"Because life is fragile and death inevitable, we must make the most of each day."
President Thomas S. Monson

Thursday, May 15, 2008

Complete Peace


On June 29th, we sat in the hospital bewildered, in shock, and restless. Just before dawn the nurses asked us to leave for a bit, they needed to run some tests that we could not be present for. We went to a room that they set up for us, and laid down, hoping to rest just a bit. As I laid down I felt even more restless. I became exhasperated and finally told Kyle I could not sleep, I had to go back to Amberlee. We walked back to the room, and they were done doing the tests, so we sat down and we watched the machines support our sweet baby.

That is when Amberlee spoke to me from her heart. She said You have to let me go. I told her that I would not, I am her mother, it is my job to fight for her, I have to fight for her. She then repeated to me...You have to let me go. This is not me, this will never be me again, you have to let me go. The voice was so mature, and so stern and matter of fact. She would not take no for an answer, but I could feel that she knew how hard it would be for me, and she could not leave until I accepted she must go. Reluctantly I whispered back in my mind, ok, I understand, I can let you go.
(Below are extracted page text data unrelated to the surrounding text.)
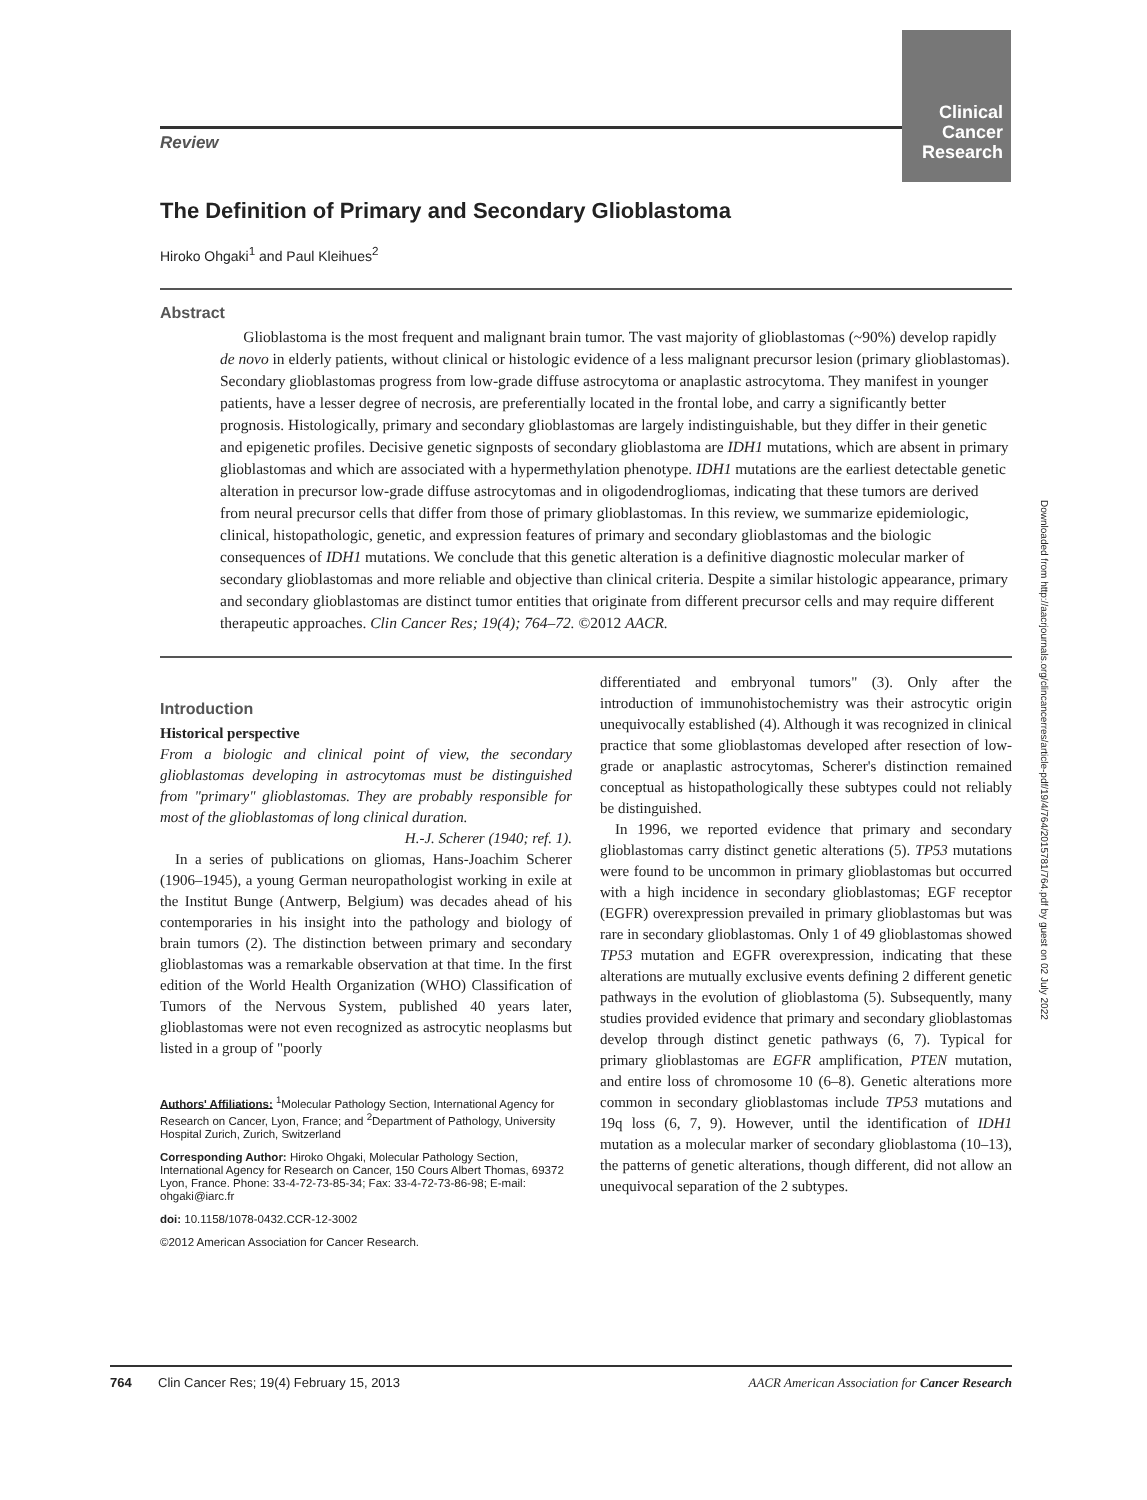Clinical Cancer Research
Review
The Definition of Primary and Secondary Glioblastoma
Hiroko Ohgaki<sup>1</sup> and Paul Kleihues<sup>2</sup>
Abstract
Glioblastoma is the most frequent and malignant brain tumor. The vast majority of glioblastomas (~90%) develop rapidly de novo in elderly patients, without clinical or histologic evidence of a less malignant precursor lesion (primary glioblastomas). Secondary glioblastomas progress from low-grade diffuse astrocytoma or anaplastic astrocytoma. They manifest in younger patients, have a lesser degree of necrosis, are preferentially located in the frontal lobe, and carry a significantly better prognosis. Histologically, primary and secondary glioblastomas are largely indistinguishable, but they differ in their genetic and epigenetic profiles. Decisive genetic signposts of secondary glioblastoma are IDH1 mutations, which are absent in primary glioblastomas and which are associated with a hypermethylation phenotype. IDH1 mutations are the earliest detectable genetic alteration in precursor low-grade diffuse astrocytomas and in oligodendrogliomas, indicating that these tumors are derived from neural precursor cells that differ from those of primary glioblastomas. In this review, we summarize epidemiologic, clinical, histopathologic, genetic, and expression features of primary and secondary glioblastomas and the biologic consequences of IDH1 mutations. We conclude that this genetic alteration is a definitive diagnostic molecular marker of secondary glioblastomas and more reliable and objective than clinical criteria. Despite a similar histologic appearance, primary and secondary glioblastomas are distinct tumor entities that originate from different precursor cells and may require different therapeutic approaches. Clin Cancer Res; 19(4); 764–72. ©2012 AACR.
Introduction
Historical perspective
From a biologic and clinical point of view, the secondary glioblastomas developing in astrocytomas must be distinguished from "primary" glioblastomas. They are probably responsible for most of the glioblastomas of long clinical duration.
H.-J. Scherer (1940; ref. 1).
In a series of publications on gliomas, Hans-Joachim Scherer (1906–1945), a young German neuropathologist working in exile at the Institut Bunge (Antwerp, Belgium) was decades ahead of his contemporaries in his insight into the pathology and biology of brain tumors (2). The distinction between primary and secondary glioblastomas was a remarkable observation at that time. In the first edition of the World Health Organization (WHO) Classification of Tumors of the Nervous System, published 40 years later, glioblastomas were not even recognized as astrocytic neoplasms but listed in a group of "poorly
Authors' Affiliations: <sup>1</sup>Molecular Pathology Section, International Agency for Research on Cancer, Lyon, France; and <sup>2</sup>Department of Pathology, University Hospital Zurich, Zurich, Switzerland
Corresponding Author: Hiroko Ohgaki, Molecular Pathology Section, International Agency for Research on Cancer, 150 Cours Albert Thomas, 69372 Lyon, France. Phone: 33-4-72-73-85-34; Fax: 33-4-72-73-86-98; E-mail: ohgaki@iarc.fr
doi: 10.1158/1078-0432.CCR-12-3002
©2012 American Association for Cancer Research.
differentiated and embryonal tumors" (3). Only after the introduction of immunohistochemistry was their astrocytic origin unequivocally established (4). Although it was recognized in clinical practice that some glioblastomas developed after resection of low-grade or anaplastic astrocytomas, Scherer's distinction remained conceptual as histopathologically these subtypes could not reliably be distinguished.
In 1996, we reported evidence that primary and secondary glioblastomas carry distinct genetic alterations (5). TP53 mutations were found to be uncommon in primary glioblastomas but occurred with a high incidence in secondary glioblastomas; EGF receptor (EGFR) overexpression prevailed in primary glioblastomas but was rare in secondary glioblastomas. Only 1 of 49 glioblastomas showed TP53 mutation and EGFR overexpression, indicating that these alterations are mutually exclusive events defining 2 different genetic pathways in the evolution of glioblastoma (5). Subsequently, many studies provided evidence that primary and secondary glioblastomas develop through distinct genetic pathways (6, 7). Typical for primary glioblastomas are EGFR amplification, PTEN mutation, and entire loss of chromosome 10 (6–8). Genetic alterations more common in secondary glioblastomas include TP53 mutations and 19q loss (6, 7, 9). However, until the identification of IDH1 mutation as a molecular marker of secondary glioblastoma (10–13), the patterns of genetic alterations, though different, did not allow an unequivocal separation of the 2 subtypes.
Downloaded from http://aacrjournals.org/clincancerres/article-pdf/19/4/764/2015781/764.pdf by guest on 02 July 2022
764 Clin Cancer Res; 19(4) February 15, 2013 AACR American Association for Cancer Research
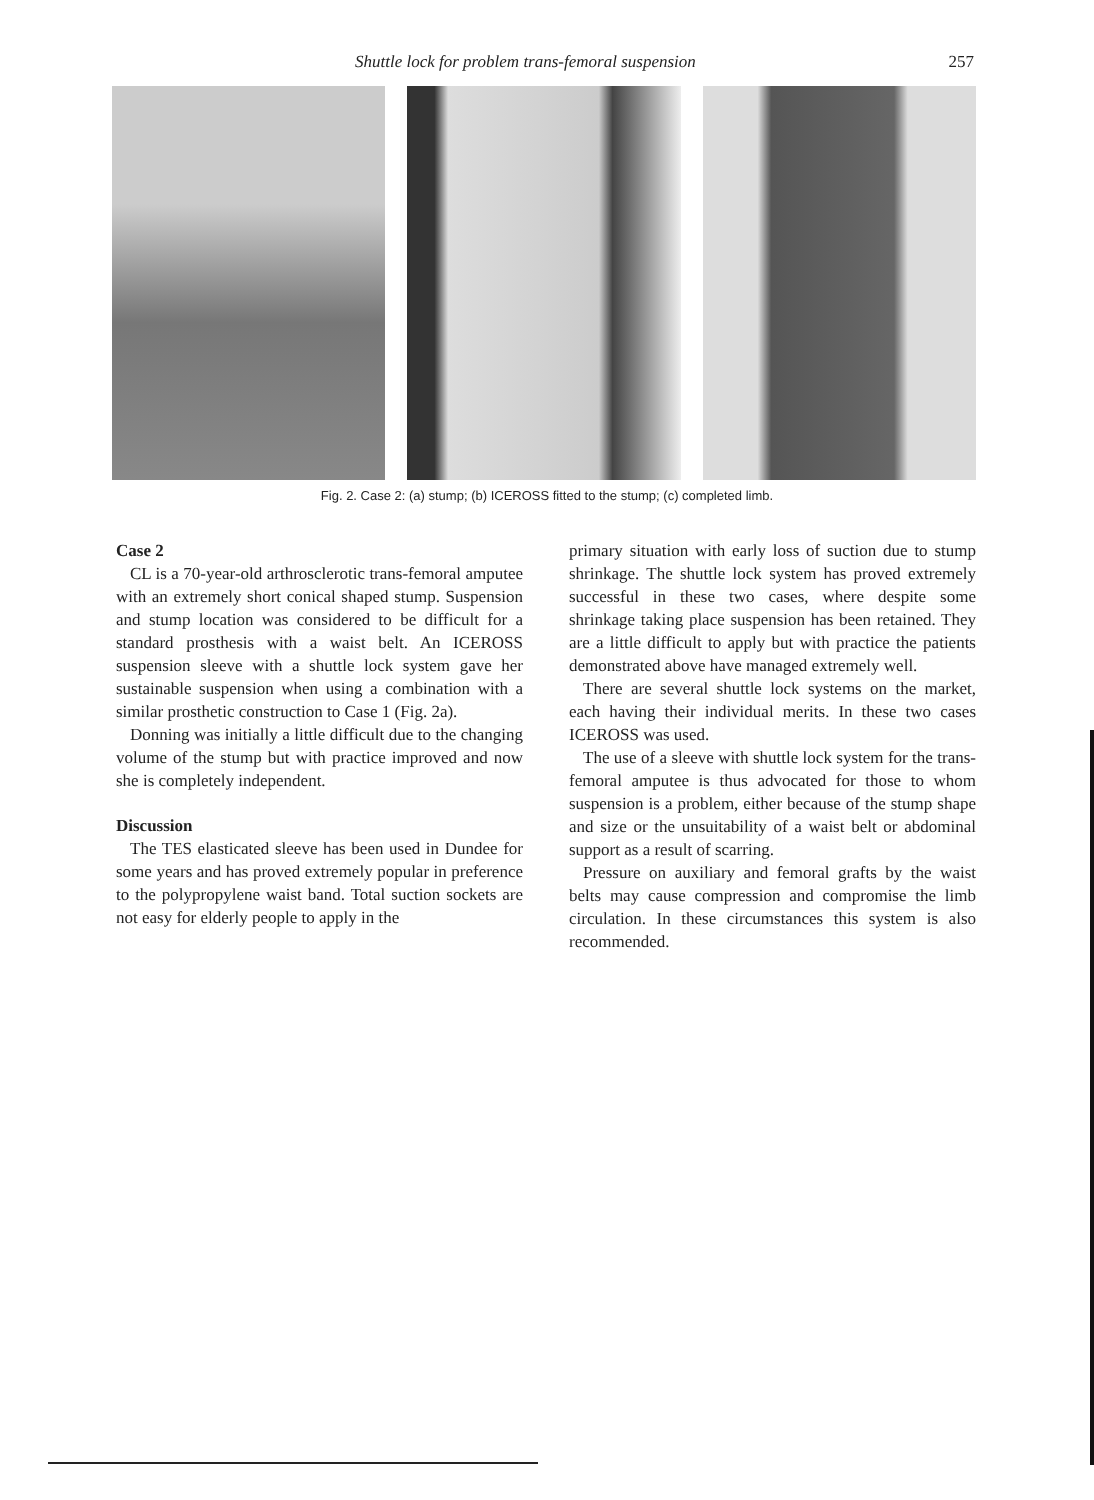Shuttle lock for problem trans-femoral suspension 257
Fig. 2. Case 2: (a) stump; (b) ICEROSS fitted to the stump; (c) completed limb.
Case 2
CL is a 70-year-old arthrosclerotic trans-femoral amputee with an extremely short conical shaped stump. Suspension and stump location was considered to be difficult for a standard prosthesis with a waist belt. An ICEROSS suspension sleeve with a shuttle lock system gave her sustainable suspension when using a combination with a similar prosthetic construction to Case 1 (Fig. 2a).
Donning was initially a little difficult due to the changing volume of the stump but with practice improved and now she is completely independent.
Discussion
The TES elasticated sleeve has been used in Dundee for some years and has proved extremely popular in preference to the polypropylene waist band. Total suction sockets are not easy for elderly people to apply in the
primary situation with early loss of suction due to stump shrinkage. The shuttle lock system has proved extremely successful in these two cases, where despite some shrinkage taking place suspension has been retained. They are a little difficult to apply but with practice the patients demonstrated above have managed extremely well.
There are several shuttle lock systems on the market, each having their individual merits. In these two cases ICEROSS was used.
The use of a sleeve with shuttle lock system for the trans-femoral amputee is thus advocated for those to whom suspension is a problem, either because of the stump shape and size or the unsuitability of a waist belt or abdominal support as a result of scarring.
Pressure on auxiliary and femoral grafts by the waist belts may cause compression and compromise the limb circulation. In these circumstances this system is also recommended.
Immediately... an all encompassing peace filled the room. Kyle felt it too eventhough he did not yet know what I was experiencing. The peace was so strong that I knew it was ok.. that this is what should be.. and then I felt her leave us. She was gone...we could see a change in her body as it lie there on the bed...there was no doubt she was not there anymore.

Only a slight moment later I saw a picture in my mind of her in Christ's arms and I felt a voice tell me, Do not worry, she is safe in my arms now.